▶ **What to produce**
Pictures do not belong in the copy; print every entry exactly as it stands.

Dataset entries
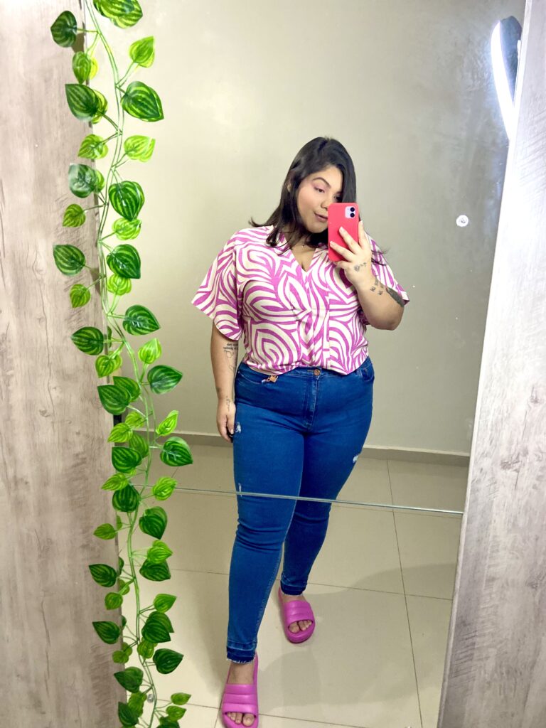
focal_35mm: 26
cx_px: 273
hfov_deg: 53.1
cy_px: 364
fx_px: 547
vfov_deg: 67.3
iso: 500
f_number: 1.8
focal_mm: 4.25
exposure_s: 1/40
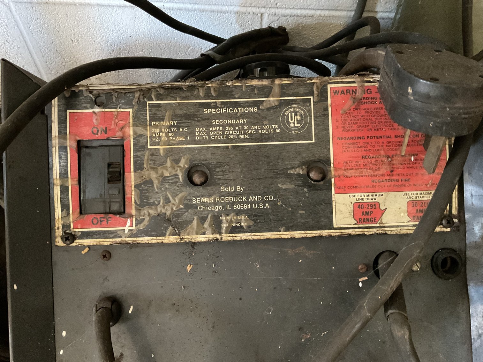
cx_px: 242
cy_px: 181
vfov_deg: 48.2
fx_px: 405
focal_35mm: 29
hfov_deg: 61.7
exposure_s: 1/24
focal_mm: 3
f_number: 1.8
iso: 500
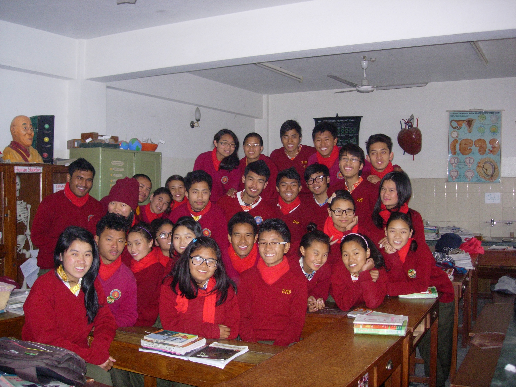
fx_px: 566
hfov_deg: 49.0
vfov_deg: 37.7
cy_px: 194
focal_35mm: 38
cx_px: 258
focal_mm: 7.8
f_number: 2.8
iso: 200
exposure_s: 1/161
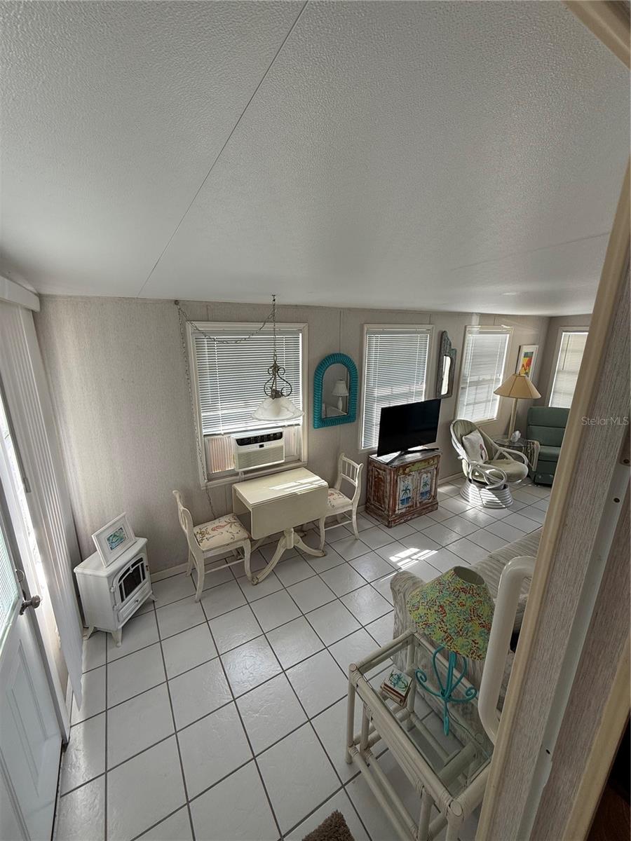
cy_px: 420
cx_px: 316
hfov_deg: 85.7
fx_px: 340
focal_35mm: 14
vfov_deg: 102.1
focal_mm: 2.22
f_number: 2.2
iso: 64
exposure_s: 1/105
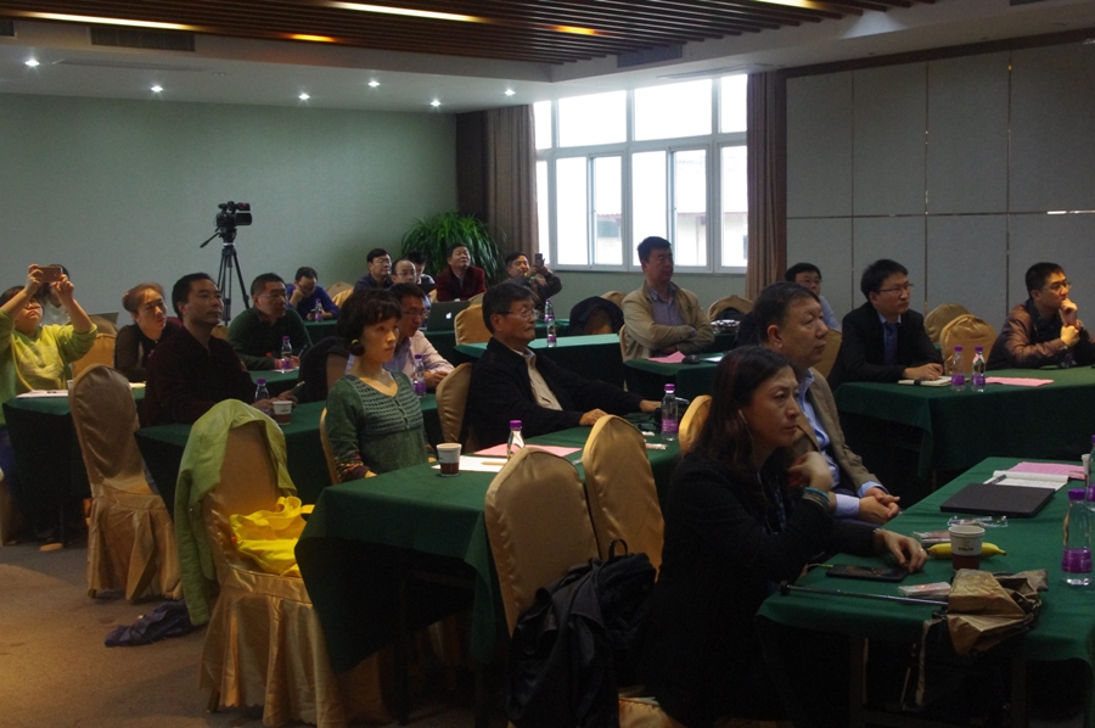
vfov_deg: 31.8
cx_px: 548
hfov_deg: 46.4
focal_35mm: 42
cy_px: 364
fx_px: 1276
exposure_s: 1/60
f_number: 7.1
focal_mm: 28.13
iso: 2500
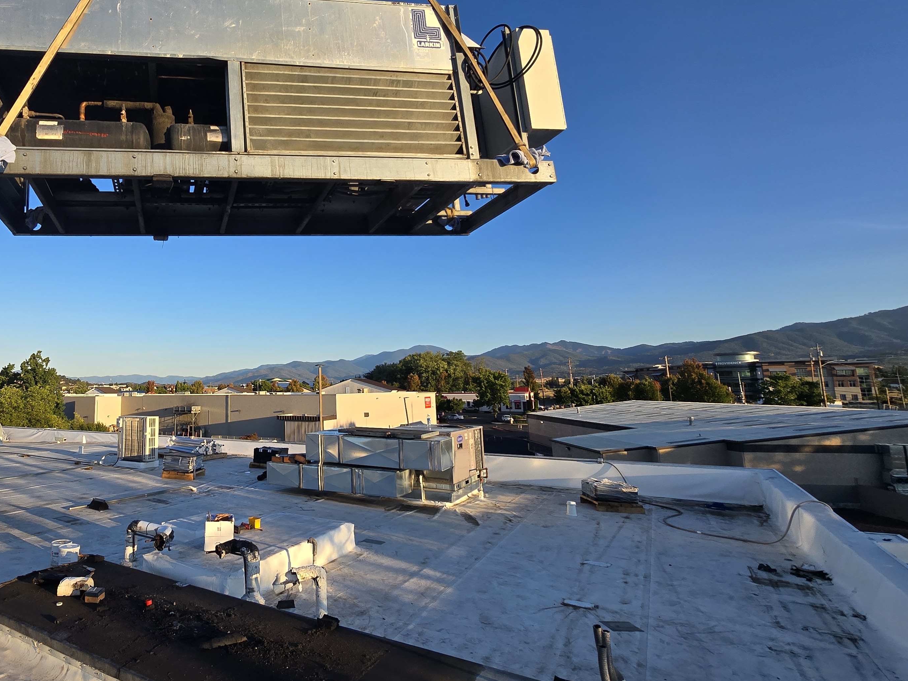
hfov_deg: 79.7
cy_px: 312
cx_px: 253
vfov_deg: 68.6
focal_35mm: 19
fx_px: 498
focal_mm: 2.2
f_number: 2.2
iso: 50
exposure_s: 1/1255
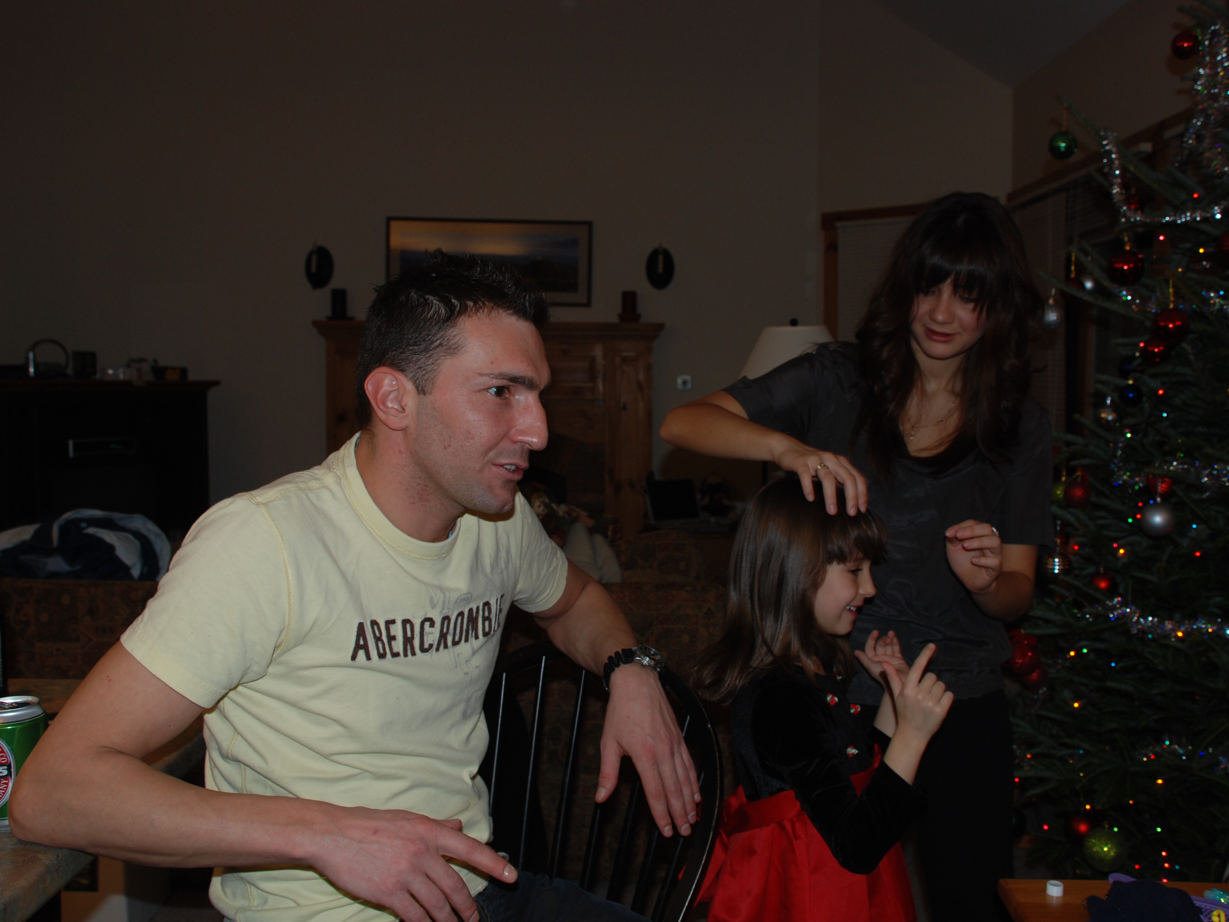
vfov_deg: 39.7
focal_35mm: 36
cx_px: 649
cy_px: 459
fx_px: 1278
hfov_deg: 51.3
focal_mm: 22
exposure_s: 1/60
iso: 200
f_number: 5.6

▶ **Task response**
focal_35mm: 26
cx_px: 273
hfov_deg: 53.1
cy_px: 364
fx_px: 547
vfov_deg: 67.3
iso: 500
f_number: 1.8
focal_mm: 4.25
exposure_s: 1/40
cx_px: 242
cy_px: 181
vfov_deg: 48.2
fx_px: 405
focal_35mm: 29
hfov_deg: 61.7
exposure_s: 1/24
focal_mm: 3
f_number: 1.8
iso: 500
fx_px: 566
hfov_deg: 49.0
vfov_deg: 37.7
cy_px: 194
focal_35mm: 38
cx_px: 258
focal_mm: 7.8
f_number: 2.8
iso: 200
exposure_s: 1/161
cy_px: 420
cx_px: 316
hfov_deg: 85.7
fx_px: 340
focal_35mm: 14
vfov_deg: 102.1
focal_mm: 2.22
f_number: 2.2
iso: 64
exposure_s: 1/105
vfov_deg: 31.8
cx_px: 548
hfov_deg: 46.4
focal_35mm: 42
cy_px: 364
fx_px: 1276
exposure_s: 1/60
f_number: 7.1
focal_mm: 28.13
iso: 2500
hfov_deg: 79.7
cy_px: 312
cx_px: 253
vfov_deg: 68.6
focal_35mm: 19
fx_px: 498
focal_mm: 2.2
f_number: 2.2
iso: 50
exposure_s: 1/1255
vfov_deg: 39.7
focal_35mm: 36
cx_px: 649
cy_px: 459
fx_px: 1278
hfov_deg: 51.3
focal_mm: 22
exposure_s: 1/60
iso: 200
f_number: 5.6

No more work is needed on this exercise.